The politics of "Mutual Assured Signage"

No voter drives by a collection of highway signs for scores of candidates for dozens of offices and decides whom they're going to vote for. Shundler's signs far outnumbered McGreevy's, but passers by saying, "Hey, there's a lot of signs for Bret Shundler," did not translate into a big victory.

Signs are great motivators for volunteers, but the only thing they motivate volunteers to do is put out more signs. Workers who could be handing out literature at train stations, going door to door in persuadable districts or stuffing thank-you letters to campaign contributors are spending their time in a wasteful effort to match their opponents.

It's like the arms race of the post World War II era, sort of Mutually Assured Signage. Candidate A puts out 50 signs, so Candidate B freaks out and orders 75 signs be stuck. Candidate A throws out a hundred more, so Candidate B tosses in a few score while acquiring a new weapon: sloganeering bumper stickers to cover Candidate A's signs! Candidate B continues putting out signs solely to keep up with Candidate A, the original idea of winning an election obscured behind 18 inch posters. On and on it goes, escalating to no effect other than to create more signs.

Multiply this exponentially by the number of elected offices out there - Governor, State Senate, State Assembly, Sheriff, Freeholder and Council in North Plainfield - and suddenly there are more signs than places to put them. Potential voters can't make out one candidate's name from another, and surely can't figure out who is running for what.

If the New Jersey political world were to join in a SALT II type pact - call it Sign II - to limit the production, testing and distribution of signs, we'd all benefit. The money, volunteer time and paper used in the Sign Wars could be used to actually contact and talk to potential voters and work on policy issues to address the problems facing New Jersey.

The Sign II treaty: simple legislation that works

In North Plainfield we have a real simple ordinance that prevents Mutual Assured Signage, saving the campaigns and taxpayers money. Here's how it works: If you want to put up a political lawn sign on a property, you have to get the property owner's permission. Otherwise, you can't put up a sign. Not in a right-of-way, not on a grassy median, not in a park. Nowhere but on properties where the owner has granted permission.

If a sign goes up in a public right-of-way, it gets taken down. If enough of them go up, the campaign is summonsed. I know, because a candidate I supported got caught three years ago and had to come to Tuesday night court.
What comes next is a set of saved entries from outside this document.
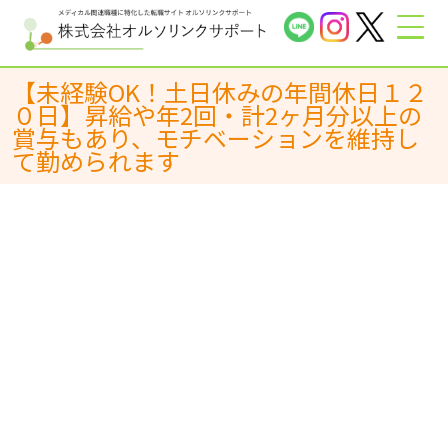
【未経験OK！土日休みの年間休日１２
０日】昇給や年2回・計2ヶ月分以上の
賞与もあり、モチベーションを維持し
て勤められます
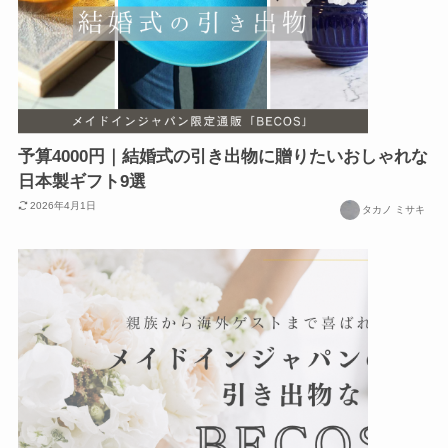
予算4000円｜結婚式の引き出物に贈りたいおしゃれな
日本製ギフト9選
2026年4月1日
タカノ ミサキ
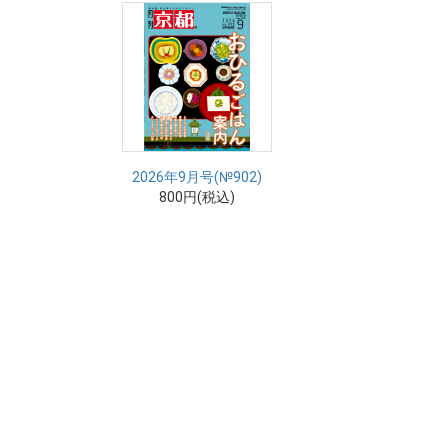
2026年9月号(№902)
800円(税込)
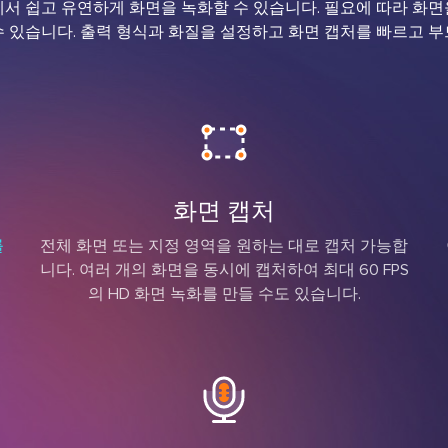
dows에서 쉽고 유연하게 화면을 녹화할 수 있습니다. 필요에 따라
 있습니다. 출력 형식과 화질을 설정하고 화면 캡처를 빠르고 
화면 캡처
를
전체 화면 또는 지정 영역을 원하는 대로 캡처 가능합
니다. 여러 개의 화면을 동시에 캡처하여 최대 60 FPS
의 HD 화면 녹화를 만들 수도 있습니다.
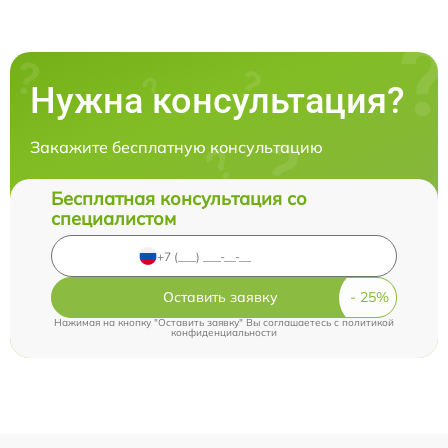
Нужна консультация?
Закажите бесплатную консультацию
Бесплатная консультация со
специалистом
Оставить заявку
Нажимая на кнопку "Оставить заявку" Вы соглашаетесь c
политикой
конфиденциальности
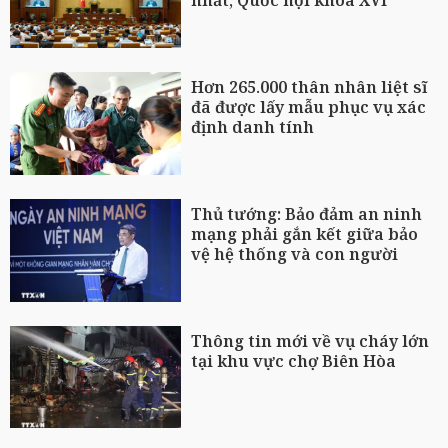
nhất, Quốc hội khóa XVI
Hơn 265.000 thân nhân liệt sĩ
đã được lấy mẫu phục vụ xác
định danh tính
Thủ tướng: Bảo đảm an ninh
mạng phải gắn kết giữa bảo
vệ hệ thống và con người
Thông tin mới về vụ cháy lớn
tại khu vực chợ Biên Hòa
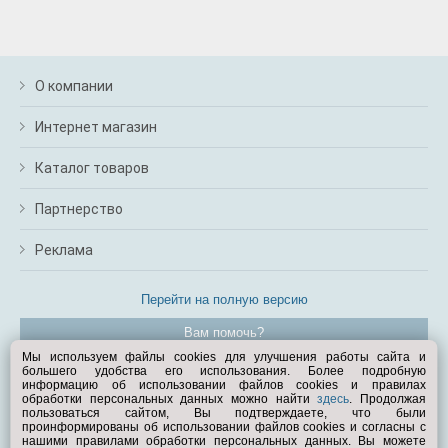
О компании
Интернет магазин
Каталог товаров
Партнерство
Реклама
Перейти на полную версию
Вам помочь?
Мы используем файлы cookies для улучшения работы сайта и
большего удобства его использования. Более подробную
© Exist.ru 1998—2026
информацию об использовании файлов cookies и правилах
обработки персональных данных можно найти
здесь
. Продолжая
пользоваться сайтом, Вы подтверждаете, что были
проинформированы об использовании файлов cookies и согласны с
нашими правилами обработки персональных данных. Вы можете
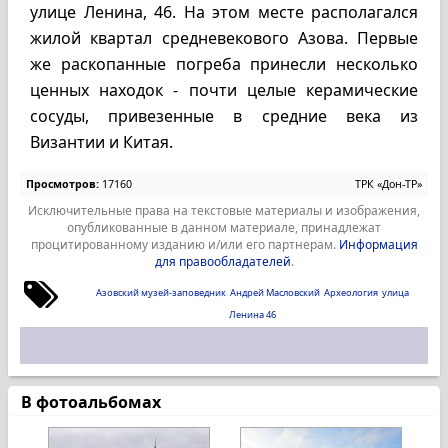
улице Ленина, 46. На этом месте располагался
жилой квартал средневекового Азова. Первые
же раскопанные погреба принесли несколько
ценных находок - почти целые керамические
сосуды, привезенные в средние века из
Византии и Китая.
Просмотров:
17160
ТРК «Дон-ТР»
Исключительные права на текстовые материалы и изображения,
опубликованные в данном материале, принадлежат
процитированному изданию и/или его партнерам.
Информация
для правообладателей
.
Азовский музей-заповедник
Андрей Масловский
Археология
улица
Ленина 46
В фотоальбомах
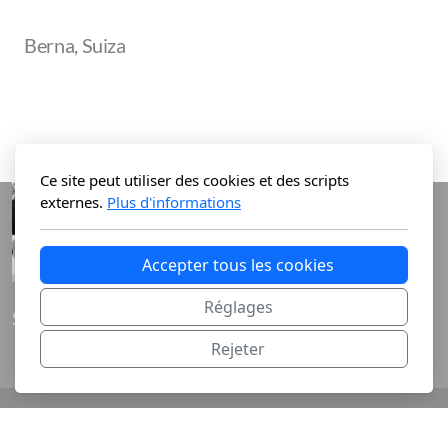
Berna, Suiza
Ce site peut utiliser des cookies et des scripts
externes.
Plus d'informations
Accepter tous les cookies
Réglages
Stella Schouwey-Sanginés
Rejeter
Copyright, tous droits réservés Stella Schouwey-
Sanginés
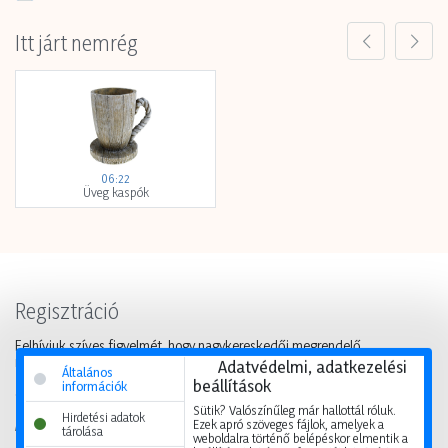
Itt járt nemrég
06:22
Üveg kaspók
Regisztráció
Felhívjuk szíves figyelmét, hogy nagykereskedői megrendelő
rendszerünket kizárólag viszonteladók vehetik igénybe, a regisztrációs
Adatvédelmi, adatkezelési
Általános
űrlapon kitöltött adatokat legfeljebb 2 munkanapon belül ellenőrizzük
beállítások
információk
és külön e-mailben tájékoztatjuk a jóváhagyásról.
Sütik? Valószínűleg már hallottál róluk.
Hirdetési adatok
Ezek apró szöveges fájlok, amelyek a
Magánvásárlókat kérjük, keressék viszonteladó partnereinket.
tárolása
weboldalra történő belépéskor elmentik a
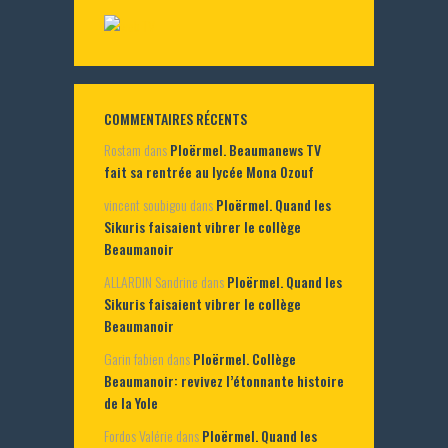
COMMENTAIRES RÉCENTS
Rostam
dans
Ploërmel. Beaumanews TV
fait sa rentrée au lycée Mona Ozouf
vincent soubigou
dans
Ploërmel. Quand les
Sikuris faisaient vibrer le collège
Beaumanoir
ALLARDIN Sandrine
dans
Ploërmel. Quand les
Sikuris faisaient vibrer le collège
Beaumanoir
Garin fabien
dans
Ploërmel. Collège
Beaumanoir: revivez l’étonnante histoire
de la Yole
Fordos Valérie
dans
Ploërmel. Quand les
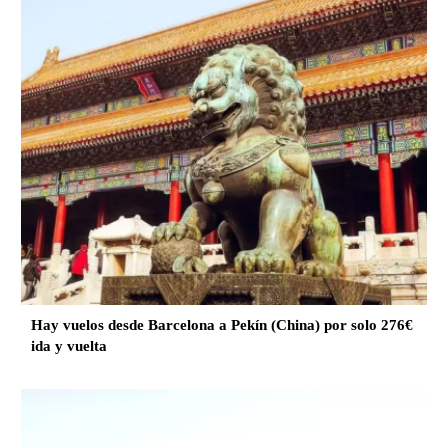
Hay vuelos desde Barcelona a Pekín (China) por solo 276€
ida y vuelta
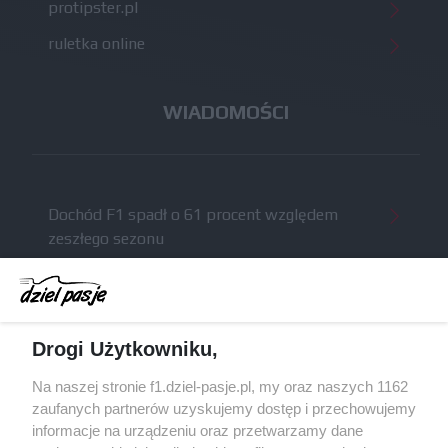
protipster.pl
ruletka online
WIADOMOŚCI
Dochód F1 spadł o 61 procent względem
zeszłego sezonu
Obecne silniki muszą polegać na uczących się
algorytmach?
Honda uświadomiła sobie skalę problemów z
Drogi Użytkowniku,
silnikiem dopiero w styczniu
Audi planuje wprowadzić jeszcze cztery duże
Na naszej stronie f1.dziel-pasje.pl, my oraz naszych 1162
pakiety poprawek w 2026 roku
zaufanych partnerów uzyskujemy dostęp i przechowujemy
informacje na urządzeniu oraz przetwarzamy dane
Gasly dołączył do krytyki obecnych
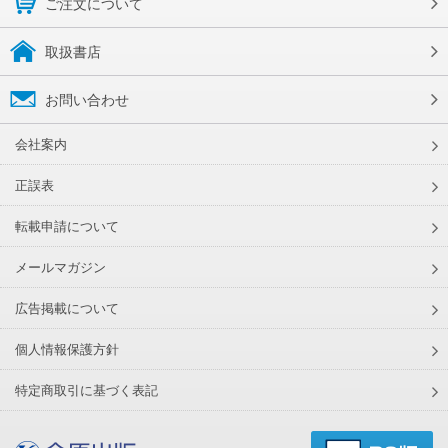
ご注文について
取扱書店
お問い合わせ
会社案内
正誤表
転載申請について
メールマガジン
広告掲載について
個人情報保護方針
特定商取引に基づく表記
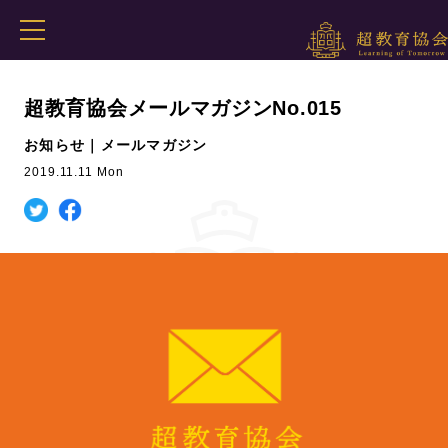
超教育協会メールマガジンNo.015
お知らせ｜メールマガジン
2019.11.11 Mon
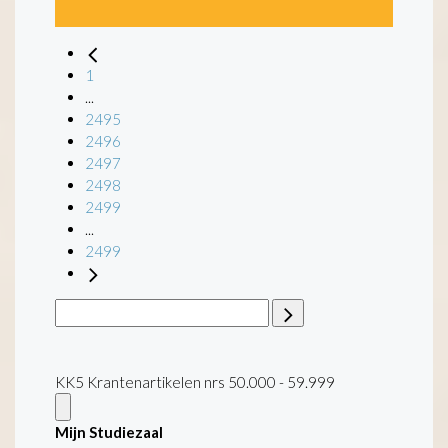
1
...
2495
2496
2497
2498
2499
...
2499
KK5 Krantenartikelen nrs 50.000 - 59.999
Mijn Studiezaal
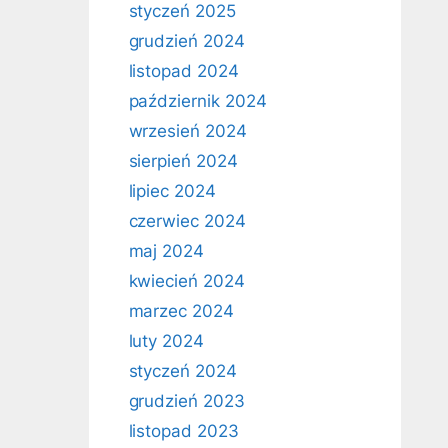
styczeń 2025
grudzień 2024
listopad 2024
październik 2024
wrzesień 2024
sierpień 2024
lipiec 2024
czerwiec 2024
maj 2024
kwiecień 2024
marzec 2024
luty 2024
styczeń 2024
grudzień 2023
listopad 2023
There are other towns that have the same ordinance as we do - Linden for one - and I encourage any of the 566 municipalities out there who haven't enacted one to do it before the next cycle comes around. If it could be done on a statewide level, I'd support that, too.

Why it makes sense, besides getting the signs off the road

The way it is now, anyone with money and a couple 18-year-old volunteers can plaster an entire county in a week. It is no measure of any voter support, or their chances in the election. The candidate gets the boost of seeing her name all over the place, but it is all illusion.

But with Sign II the only signs that go up are represented by supporters. The more supporters a candidate has, the more advertising she gets. The amount of money a campaign has doesn't impact the number of signs driving voters see, just the amount of support.

In addition, and perhaps most importantly, in order to get signs up campaigns have to talk to their constituents. If a candidate or campaign can't answer questions or come up with solutions to local problems, the voters will know it. If they can, they'll get signs and votes.

The end result will be campaigns that spend less money on fewer signs while contacting potential voters directly. What a dream!